9 errors detected in the compilation of "Z:/py_test/NAT_v0_12/natten/src/nattenav_cuda_kernel.cu".
nattenav_cuda_kernel.cu
ninja: build stopped: subcommand failed.
alihassanijr commented 2 years ago

Are you still on PyTorch v1.12 or 1.11?

Ken1256 commented 2 years ago

On PyTorch v1.11.

alihassanijr commented 2 years ago

Can you clear your compilation cache and try again? I just tried a fresh compile and it works out fine on multiple set ups on my end. I'm not sure where the cache would be on Windows, on linux it's $HOME/.cache/torch_extensions. Could you also confirm you're on the latest commit?

Ken1256 commented 2 years ago

After clearing the cache still build errors. Did you tested on Windows? HAT v0.12 uses much less memory than HAT v0.11?

alihassanijr commented 2 years ago

I'm sorry to hear that. Unfortunately no, we don't have a Windows environment, but the error is really strange. Based on the error you shared it's possible that the issue is: it's not loading a header file, which is new in v0.12. But from what I'm seeing it's probably an incompatibility somewhere in your environment (CUDA vs CUDA toolkit vs PyTorch version), that's resulting in the compilation error -- but again can't really say for certain with the information I have.
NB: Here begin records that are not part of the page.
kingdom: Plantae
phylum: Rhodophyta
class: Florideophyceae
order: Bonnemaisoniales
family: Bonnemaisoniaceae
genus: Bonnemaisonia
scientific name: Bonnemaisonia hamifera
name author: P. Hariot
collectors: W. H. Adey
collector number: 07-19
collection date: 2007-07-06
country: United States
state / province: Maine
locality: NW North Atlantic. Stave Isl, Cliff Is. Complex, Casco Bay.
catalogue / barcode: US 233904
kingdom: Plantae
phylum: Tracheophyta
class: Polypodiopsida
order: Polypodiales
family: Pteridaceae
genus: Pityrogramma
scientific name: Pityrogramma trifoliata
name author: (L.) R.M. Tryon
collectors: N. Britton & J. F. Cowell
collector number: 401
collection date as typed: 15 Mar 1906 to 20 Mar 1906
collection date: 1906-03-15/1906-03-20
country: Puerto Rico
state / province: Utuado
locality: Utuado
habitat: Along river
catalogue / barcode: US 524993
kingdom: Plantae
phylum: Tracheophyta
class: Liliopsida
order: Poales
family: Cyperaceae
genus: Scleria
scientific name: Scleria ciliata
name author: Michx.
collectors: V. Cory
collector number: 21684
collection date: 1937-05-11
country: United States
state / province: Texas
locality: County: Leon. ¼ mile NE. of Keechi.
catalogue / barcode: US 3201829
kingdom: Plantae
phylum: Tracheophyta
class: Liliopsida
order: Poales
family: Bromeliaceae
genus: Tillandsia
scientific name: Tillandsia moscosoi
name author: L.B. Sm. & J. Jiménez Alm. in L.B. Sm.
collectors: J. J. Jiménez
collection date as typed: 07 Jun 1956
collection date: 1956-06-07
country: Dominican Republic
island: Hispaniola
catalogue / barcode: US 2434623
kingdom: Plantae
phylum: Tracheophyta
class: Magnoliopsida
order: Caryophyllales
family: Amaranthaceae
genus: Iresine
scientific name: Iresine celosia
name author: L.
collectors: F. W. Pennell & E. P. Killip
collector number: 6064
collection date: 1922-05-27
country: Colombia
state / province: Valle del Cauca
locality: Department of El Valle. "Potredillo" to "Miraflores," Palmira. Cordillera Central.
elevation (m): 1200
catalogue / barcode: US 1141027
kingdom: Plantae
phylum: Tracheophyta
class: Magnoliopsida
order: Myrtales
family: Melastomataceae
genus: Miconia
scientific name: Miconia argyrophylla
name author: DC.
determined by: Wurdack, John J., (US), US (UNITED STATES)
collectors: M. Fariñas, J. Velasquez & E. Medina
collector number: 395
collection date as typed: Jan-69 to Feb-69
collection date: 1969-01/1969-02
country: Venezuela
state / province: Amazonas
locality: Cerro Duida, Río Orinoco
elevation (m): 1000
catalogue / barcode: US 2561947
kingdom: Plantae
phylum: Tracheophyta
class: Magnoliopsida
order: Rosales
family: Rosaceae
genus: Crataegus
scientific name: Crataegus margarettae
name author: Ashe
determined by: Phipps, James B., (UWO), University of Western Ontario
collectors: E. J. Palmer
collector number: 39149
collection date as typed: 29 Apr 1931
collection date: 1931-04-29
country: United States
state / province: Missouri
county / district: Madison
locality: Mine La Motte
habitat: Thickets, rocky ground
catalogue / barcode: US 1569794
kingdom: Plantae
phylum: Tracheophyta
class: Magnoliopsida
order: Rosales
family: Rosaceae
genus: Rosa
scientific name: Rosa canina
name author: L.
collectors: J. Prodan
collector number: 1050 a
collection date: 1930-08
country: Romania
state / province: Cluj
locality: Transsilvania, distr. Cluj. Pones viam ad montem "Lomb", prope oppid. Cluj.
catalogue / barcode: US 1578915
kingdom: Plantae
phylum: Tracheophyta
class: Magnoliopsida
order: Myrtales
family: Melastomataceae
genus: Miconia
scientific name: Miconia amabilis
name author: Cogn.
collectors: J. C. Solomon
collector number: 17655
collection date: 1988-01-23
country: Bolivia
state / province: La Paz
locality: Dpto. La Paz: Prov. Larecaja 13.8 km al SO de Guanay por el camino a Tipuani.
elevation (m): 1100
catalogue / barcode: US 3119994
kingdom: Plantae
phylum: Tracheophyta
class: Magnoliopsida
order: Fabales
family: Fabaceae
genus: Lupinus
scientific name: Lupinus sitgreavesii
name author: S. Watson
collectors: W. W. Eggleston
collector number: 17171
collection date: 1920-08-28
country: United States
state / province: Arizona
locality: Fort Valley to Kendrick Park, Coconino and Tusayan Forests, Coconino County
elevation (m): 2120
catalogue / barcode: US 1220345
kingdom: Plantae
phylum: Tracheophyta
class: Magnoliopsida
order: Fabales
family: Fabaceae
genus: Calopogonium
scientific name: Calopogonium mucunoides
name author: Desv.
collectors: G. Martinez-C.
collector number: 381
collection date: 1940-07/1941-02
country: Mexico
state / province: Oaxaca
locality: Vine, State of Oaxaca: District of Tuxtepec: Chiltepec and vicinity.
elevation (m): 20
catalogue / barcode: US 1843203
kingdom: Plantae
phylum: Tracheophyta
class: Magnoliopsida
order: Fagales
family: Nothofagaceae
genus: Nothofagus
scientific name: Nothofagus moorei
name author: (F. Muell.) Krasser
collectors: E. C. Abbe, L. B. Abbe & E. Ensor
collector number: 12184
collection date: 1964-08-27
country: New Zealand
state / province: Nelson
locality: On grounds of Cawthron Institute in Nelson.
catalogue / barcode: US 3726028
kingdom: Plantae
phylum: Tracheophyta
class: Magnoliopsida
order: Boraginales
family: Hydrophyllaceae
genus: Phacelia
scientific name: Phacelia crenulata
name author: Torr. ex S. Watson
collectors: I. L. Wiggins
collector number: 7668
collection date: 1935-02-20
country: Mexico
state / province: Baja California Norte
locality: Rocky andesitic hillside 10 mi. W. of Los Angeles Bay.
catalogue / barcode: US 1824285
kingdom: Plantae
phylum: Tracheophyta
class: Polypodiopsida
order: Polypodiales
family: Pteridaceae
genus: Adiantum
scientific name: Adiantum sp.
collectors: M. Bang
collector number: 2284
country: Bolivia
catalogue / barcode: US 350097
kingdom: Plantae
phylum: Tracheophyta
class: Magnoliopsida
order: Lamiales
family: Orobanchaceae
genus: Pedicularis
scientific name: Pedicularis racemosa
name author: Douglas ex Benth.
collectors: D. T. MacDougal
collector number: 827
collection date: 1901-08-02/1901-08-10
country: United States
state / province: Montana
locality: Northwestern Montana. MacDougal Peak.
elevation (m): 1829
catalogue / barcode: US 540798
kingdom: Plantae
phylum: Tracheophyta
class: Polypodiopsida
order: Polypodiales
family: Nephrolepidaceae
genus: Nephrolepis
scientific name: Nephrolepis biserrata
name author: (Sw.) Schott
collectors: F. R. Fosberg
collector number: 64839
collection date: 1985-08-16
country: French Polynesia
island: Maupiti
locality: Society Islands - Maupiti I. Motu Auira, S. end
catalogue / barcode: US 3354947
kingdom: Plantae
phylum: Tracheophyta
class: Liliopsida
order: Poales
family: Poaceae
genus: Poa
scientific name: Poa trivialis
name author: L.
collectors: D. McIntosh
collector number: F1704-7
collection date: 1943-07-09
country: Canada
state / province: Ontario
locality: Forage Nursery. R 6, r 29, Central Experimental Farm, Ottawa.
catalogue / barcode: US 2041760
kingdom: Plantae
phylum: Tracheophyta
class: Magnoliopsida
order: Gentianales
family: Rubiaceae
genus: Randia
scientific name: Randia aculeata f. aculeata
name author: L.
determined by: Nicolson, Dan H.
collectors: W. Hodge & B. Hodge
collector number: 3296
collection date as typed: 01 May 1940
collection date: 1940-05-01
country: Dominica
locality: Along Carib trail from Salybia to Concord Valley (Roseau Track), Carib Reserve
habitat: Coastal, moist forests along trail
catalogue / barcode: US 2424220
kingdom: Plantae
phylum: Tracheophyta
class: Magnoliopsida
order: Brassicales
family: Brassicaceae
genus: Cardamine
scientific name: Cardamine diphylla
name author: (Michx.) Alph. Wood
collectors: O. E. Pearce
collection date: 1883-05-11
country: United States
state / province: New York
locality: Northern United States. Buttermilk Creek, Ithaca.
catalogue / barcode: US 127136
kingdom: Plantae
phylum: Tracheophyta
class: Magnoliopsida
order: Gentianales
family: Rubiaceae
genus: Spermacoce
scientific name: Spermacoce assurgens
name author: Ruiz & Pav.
And no -- our NA extension just generally uses less memory than SWSA (I can get into details if you want), the memory usage hasn't changed in the new version. But our models will run a lot faster now with the new version basically.

3a1b2c3 commented 2 years ago

PyTorch 1.11 should work?

stevenwalton commented 2 years ago

Yes. 1.11 is the recommended version.

alihassanijr commented 1 year ago

Closing this due to inactivity. If you still have questions feel free to open it back up.